*Page text:*
□ □ □ □ □

Item 2. Identity and Background
(a) and (f) This Statement is being filed by Ellwood Group, Inc., a Pennsylvania corporation (“EGI”), and its wholly owned subsidiary, Ellwood Group Investment Corp., a Delaware corporation (“EGIC”). Each of the foregoing is referred to as a “Reporting Person” and together as the “Reporting Persons.” The Reporting Persons are parties to that certain Joint Filing Agreement, as further described in Item 6, and are hereby filing a joint Schedule 13D.
(b) The address of the principal office of EGIC is 1105 N. Market Street, P.O. Box 8985, Suite 1300, Wilmington, DE 19810, and the address of the principal office of EGI is 600 Commercial Avenue, Ellwood City, PA 16117.
(c) EGIC is a holding company, the principal business activities of which are to hold the stock of various other companies, invest excess funds and lend funds to affiliated companies. EGI is a company whose various operating subsidiaries are engaged in forging and the manufacture, distribution and sale of steel and iron products.

□ □ □ □ □

*Stored data:*
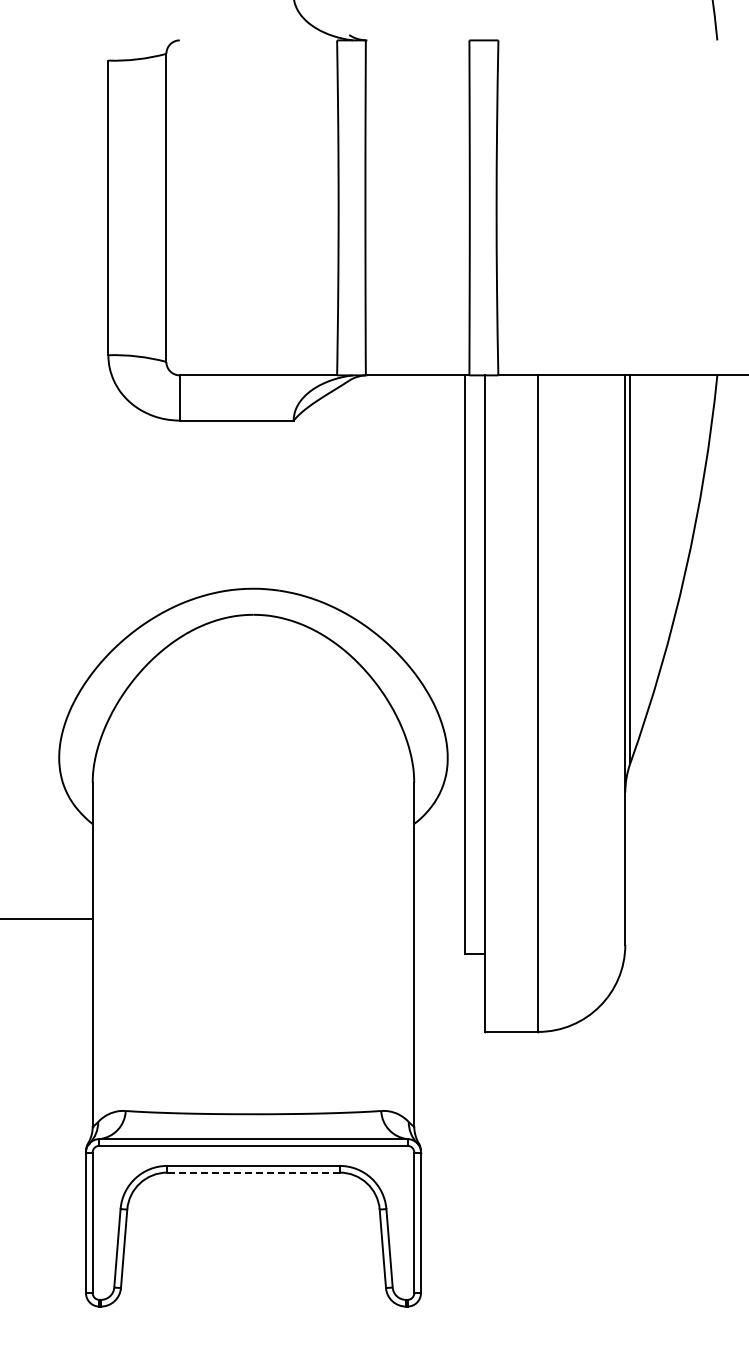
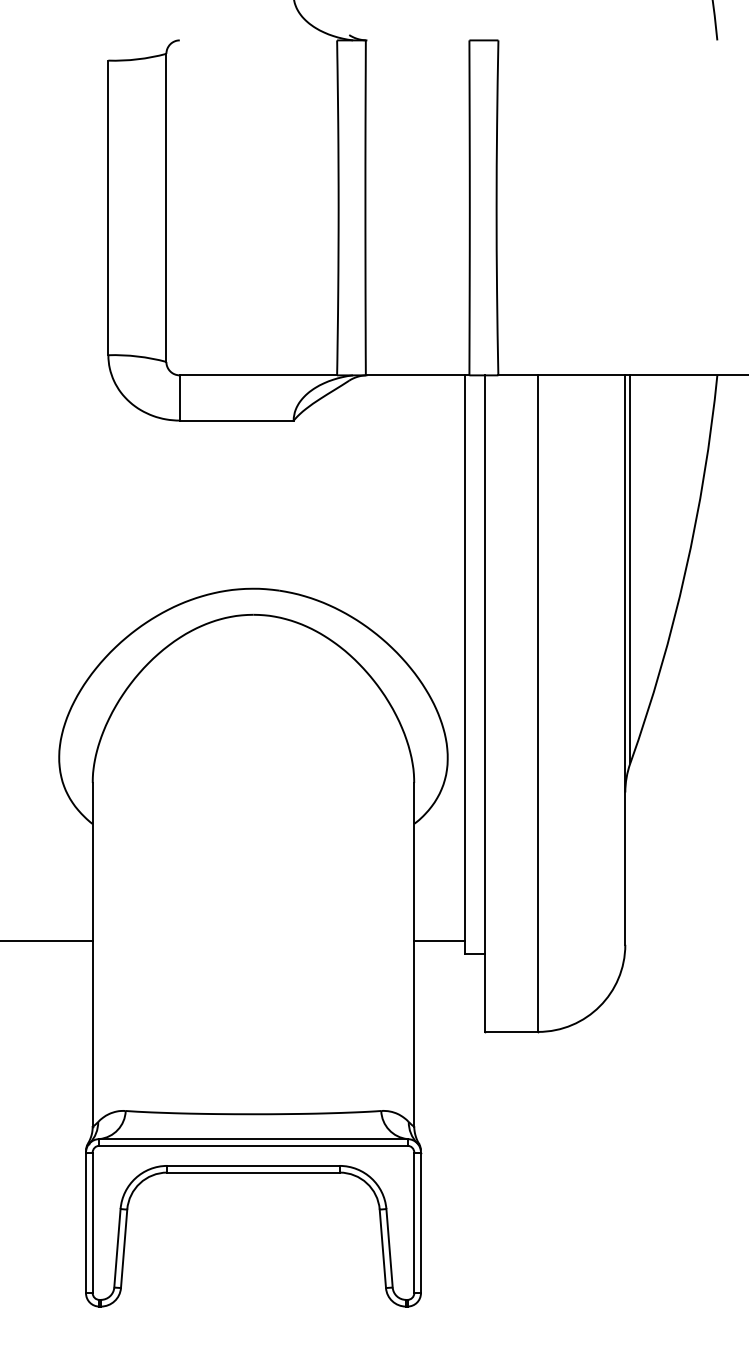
line at (47, 919) position: (47, 919) -> (47, 941)
line at (439, 941): none -> present
line at (253, 1172): dashed -> solid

□ □ □ □ □

*Tasks to carry out:*
(1) According to the identity and background section, where is the principal office of EGI located?
(2) Copy the part of the identity and background section that opens with the words containing "(b) The address" and closes with "and iron products.".
The lines come from a separate source with no connection to the identity and background section.

*Answers below:*
(1) 600 Commercial Avenue, Ellwood City, PA 16117.

(2)
(b) The address of the principal office of EGIC is 1105 N. Market Street, P.O. Box 8985, Suite 1300, Wilmington, DE 19810, and the address of the principal office of EGI is 600 Commercial Avenue, Ellwood City, PA 16117.
(c) EGIC is a holding company, the principal business activities of which are to hold the stock of various other companies, invest excess funds and lend funds to affiliated companies. EGI is a company whose various operating subsidiaries are engaged in forging and the manufacture, distribution and sale of steel and iron products.